Но то, что сумел сделать в Павловске Андрей Штакеншнейдер, превосходило самые смелые фантазии Герстнера. На берегу Вокзального пруда, куда через земли деревеньки Тярлево и живописные лесные заросли бренновской Большой Звезды была проложена узкая железнодорожная просека, вырос музыкальный дворец, равного которому не было ни в Старом, ни в Новом Свете. Появление Павловского вокзала – первой русской филармонии – превращало Россию в мировую музыкальную державу. А сам концертный комплекс в Павловском парке достраивался и совершенствовался, превратившись к концу XIX века в шедевр архитектурной техники. Здесь были три тысячи газовых светильников, которые освещали всю территорию, специальный паровой насос, подающий воду в водопроводы и фонтан, рестораны, кафе, гостиничные номера, оранжереи с отоплением, прогулочные галереи, крытая галерея, ведущая в помещения от железнодорожного перрона, большая и малая эстрады с залами, вмещающими одновременно до 3000 человек, отдельно – театральный зал с тремя ярусами лож и партером ещё на 3000 человек. С начала мая и до конца сентября концерты шли ежедневно, начинаясь с приходом специального шестичасового поезда в 18.10: в понедельник – военный оркестр, во вторник – симфонический оркестр, среда – балетная и оперная музыка, четверг – инструментально-вокальные номера, пятница – симфонический оркестр, суббота – инструментально-вокальные номера, воскресенье – музыкальные вечера общедоступного характера.

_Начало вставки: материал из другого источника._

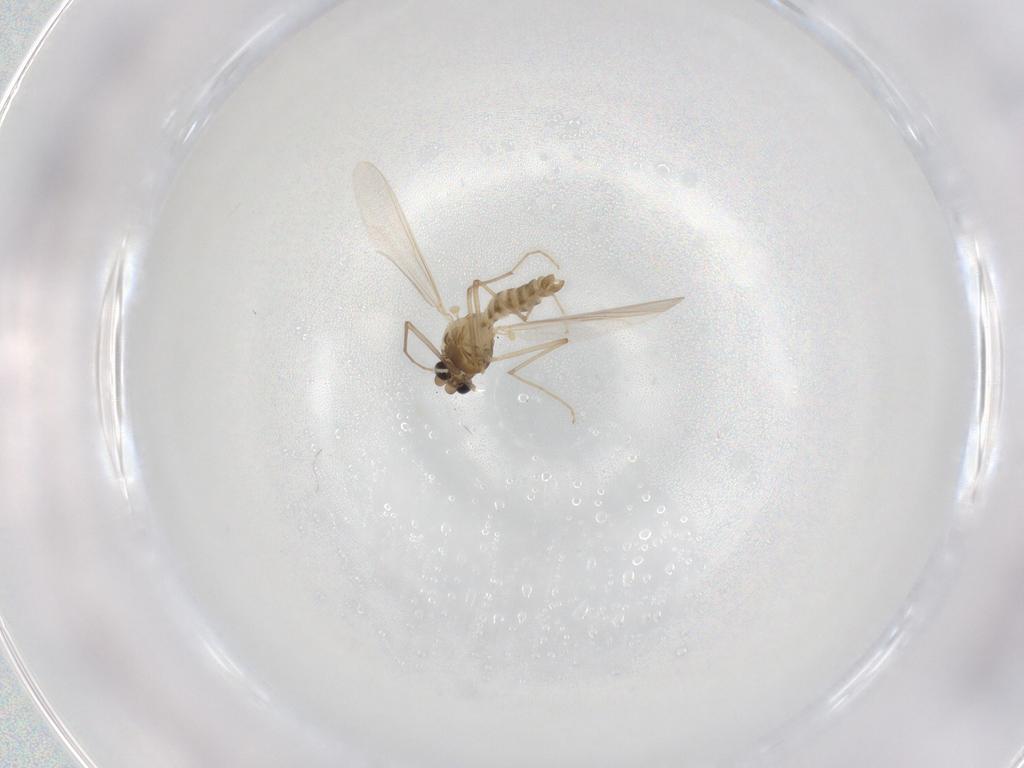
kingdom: Animalia
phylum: Arthropoda
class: Insecta
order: Diptera
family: Chironomidae
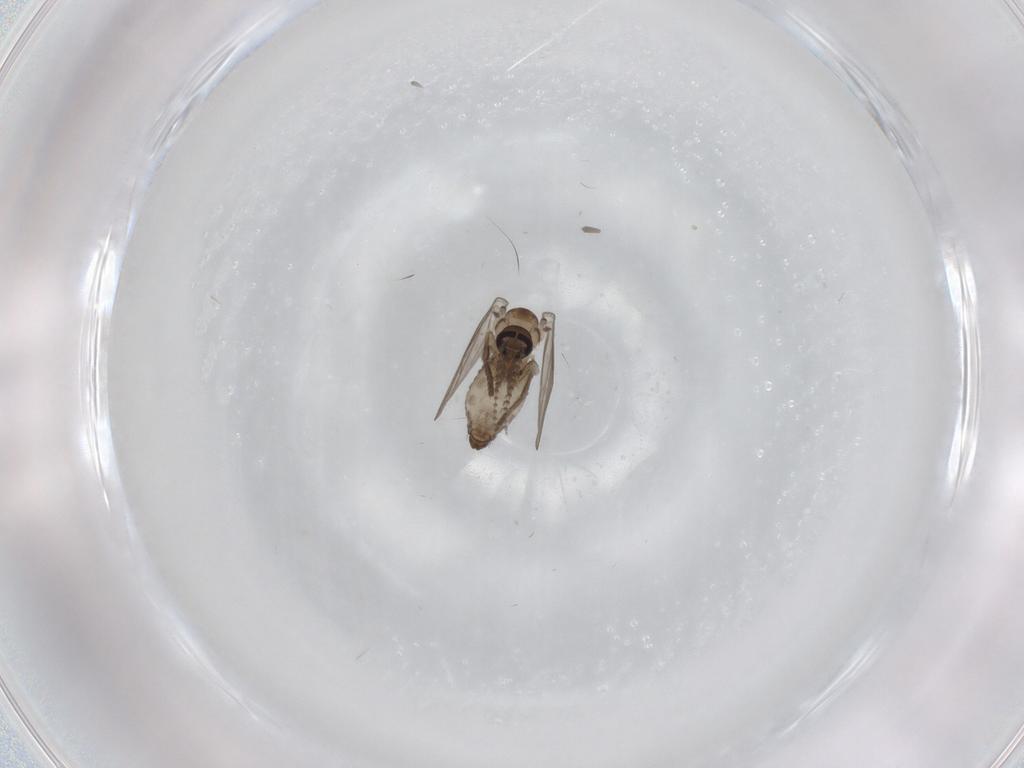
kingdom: Animalia
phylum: Arthropoda
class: Insecta
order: Diptera
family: Psychodidae
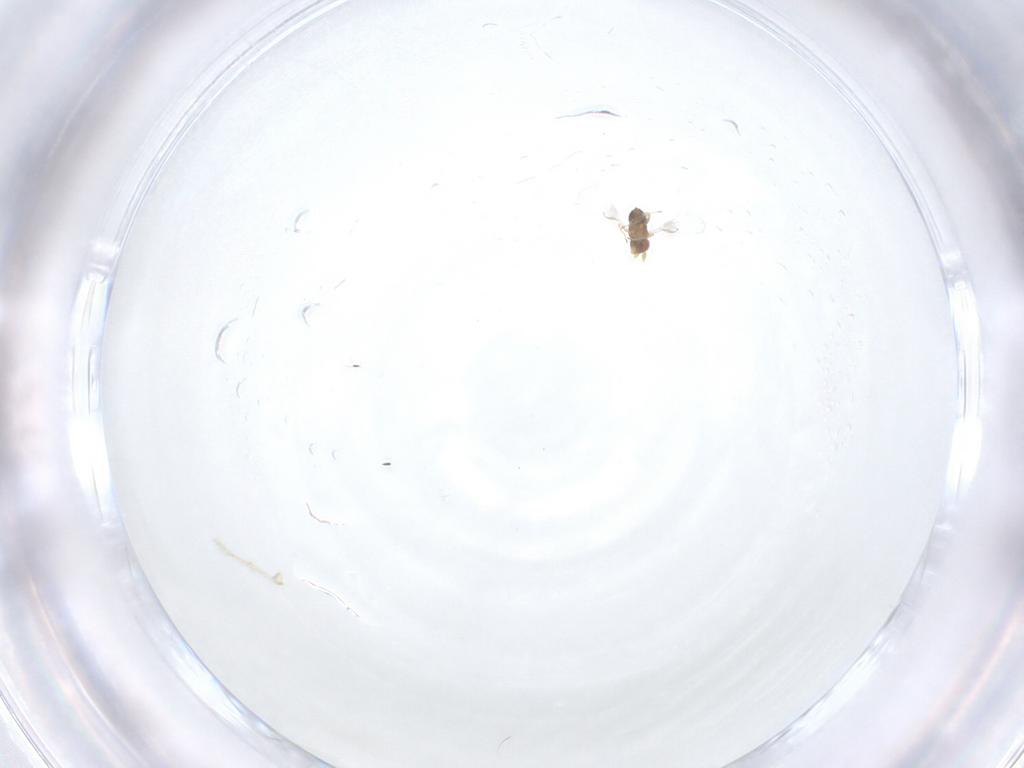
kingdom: Animalia
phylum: Arthropoda
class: Insecta
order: Hymenoptera
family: Trichogrammatidae
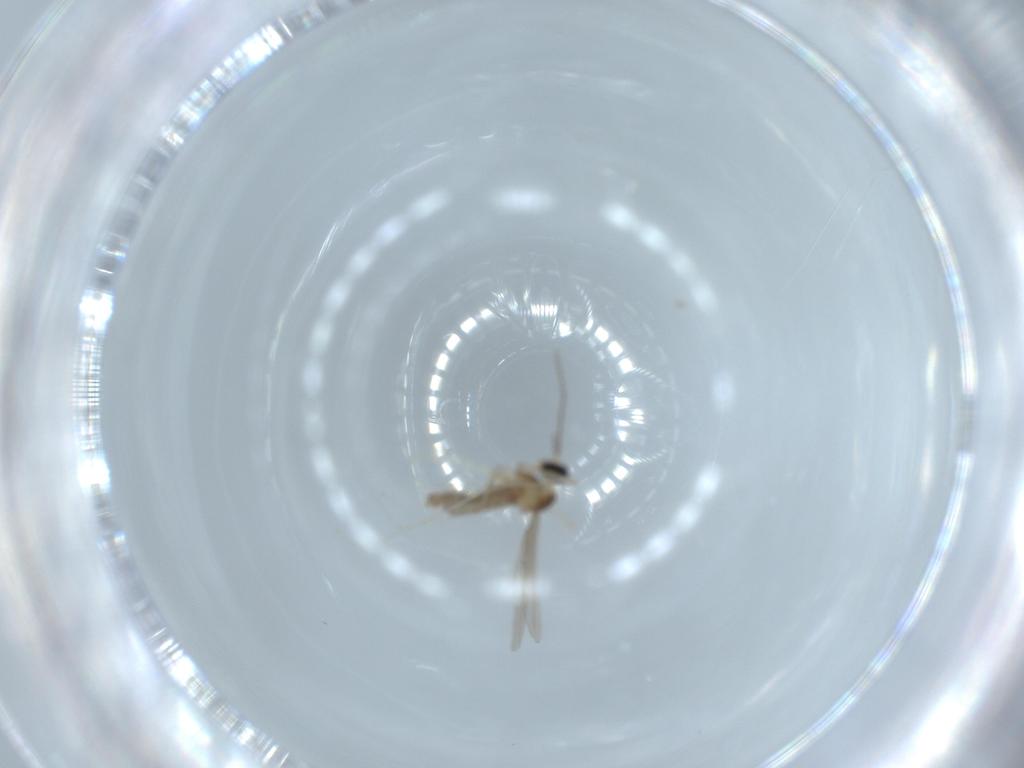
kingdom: Animalia
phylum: Arthropoda
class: Insecta
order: Diptera
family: Cecidomyiidae
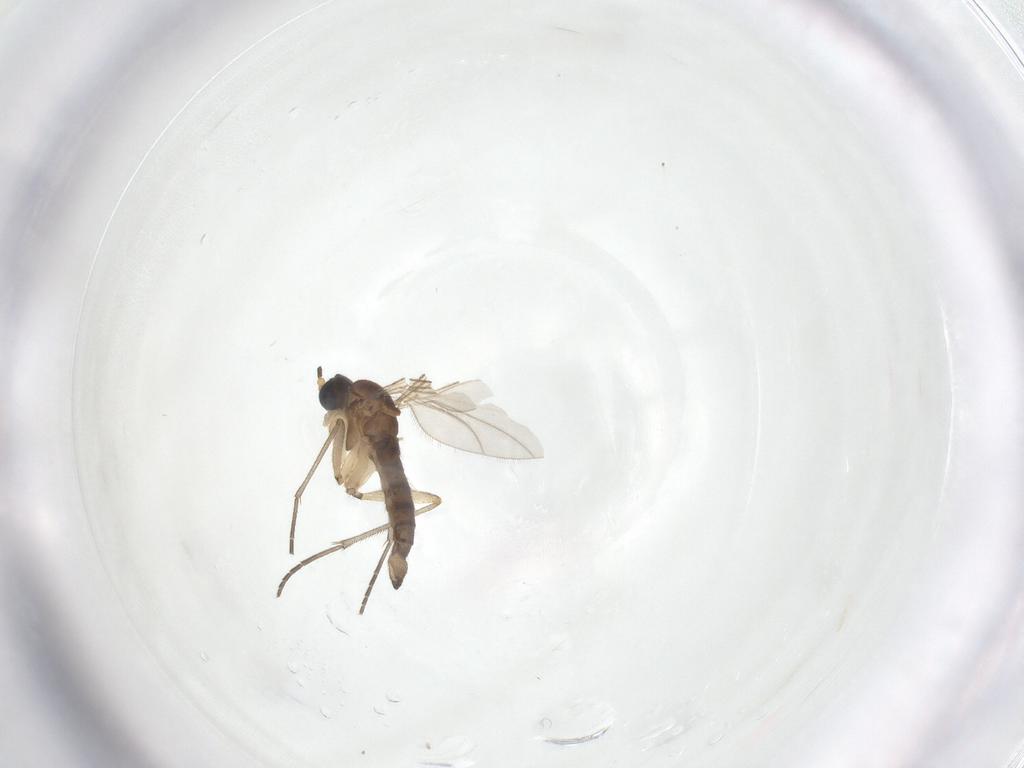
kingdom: Animalia
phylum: Arthropoda
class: Insecta
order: Diptera
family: Sciaridae
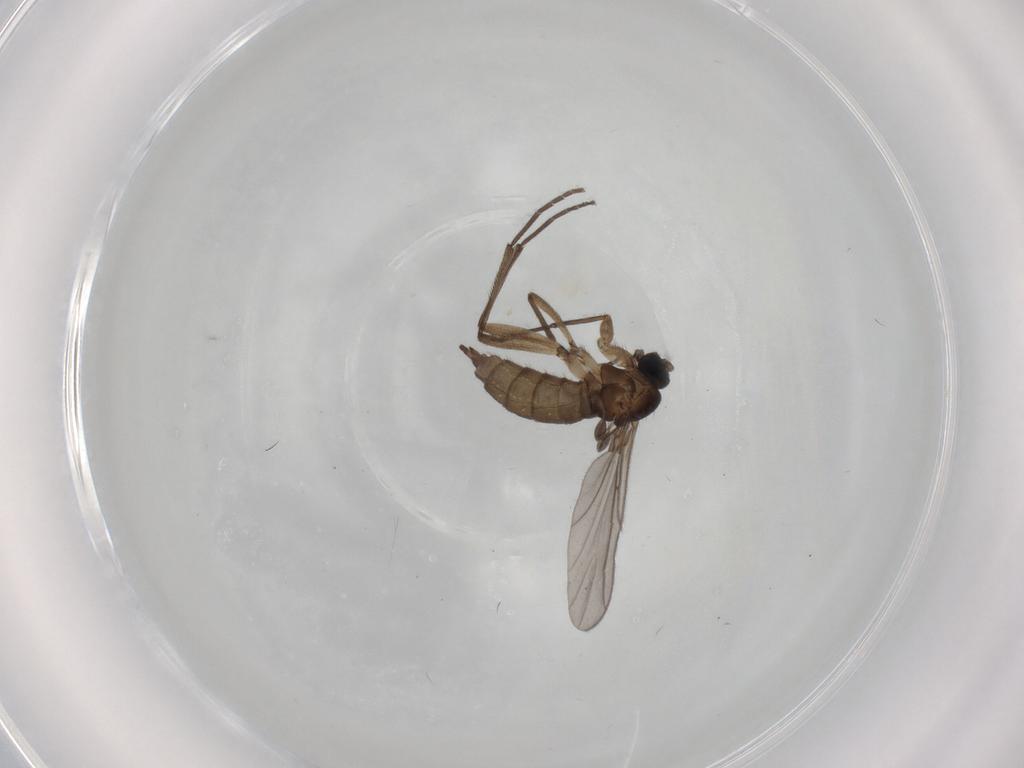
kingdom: Animalia
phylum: Arthropoda
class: Insecta
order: Diptera
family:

И всё это, за редкими исключениями, о которых объявлялось особо, было для посетителей Павловска бесплатным, "без особой платы за вход", как формулировали тогда. Ведь Герстнер, подметив особую, поголовную любовь петербуржцев к всевозможным музыкальным выступлениям, решил эту любовь использовать, приучая столичных обывателей к железной дороге, и настоял, чтобы Общество железнодорожных акционеров взяло на себя все издержки по проведению концертов в Павловском Вокзале. Европейская и русская симфоническая и оперная музыка, слушателями которой до 1838 года были только петербургские аристократы, приглашавшие оркестры и певцов в свои дворцы, стала теперь доступной каждому пассажиру, взявшему билет до Павловска. Устроенный Герстнером "пиар" железных дорог в России удался, сверх всякой меры. Но значение самого Павловского вокзала для страны было не меньшим, чем покрывшая её во второй половине XIX века железнодорожная сеть. И когда в 1899 году Царскосельский участок пути был продолжен Виндово-Рыбинской магистралью, на которой, в обход Большой Звезды, была построена платформа Павловск II (это и есть павловская железнодорожная остановка наших дней), то на защиту старой, тупиковой тярлевской ветки от Царского Села до Павловского Вокзала, которую хотели демонтировать, встал весь город. На имя великого князя Константина Константиновича от лица павловских домовладельцев, торговцев и промышленников была составлена особая челобитная: "С уничтожением в парке музыкального вокзала и железнодорожной станции падет и город Павловск, и мы все должны придти к полному разорению <…> На летнее время в Павловск прибывает более 1500 семейств, и мы большею частью только и существуем летними дачниками, а с уничтожением вокзала едва ли здесь будет жить и пятая часть дачников, так как Павловск признается сырым, канализации не имеющим и освещение в нём слабое, и поэтому несмотря на прелестный парк Вашего императорского Высочества без музыкального воксала г. Павловск не привлечёт дачников…"

В духе посетителей берлинских Philharmonie и Concerthaus’a семейные завсегдатаи Павловского вокзала возили сюда своих малышей, и для многих, подобно Ахматовой, музыкальные переживания (с позднейшими культурными наслоениями, разумеется, как у неё – из "Идиота" Достоевского и "Le Petit Chose" Альфонса Доде) стали доминантой и кульминацией образа петербургского детства:

В двух словах – в чём девяностые года. – Буфы дамских рукавов и музыка в Павловске; шары дамских буфов и всё прочее вращаются вокруг стеклянного Павловского вокзала, и дирижёр Галкин – в центре мира.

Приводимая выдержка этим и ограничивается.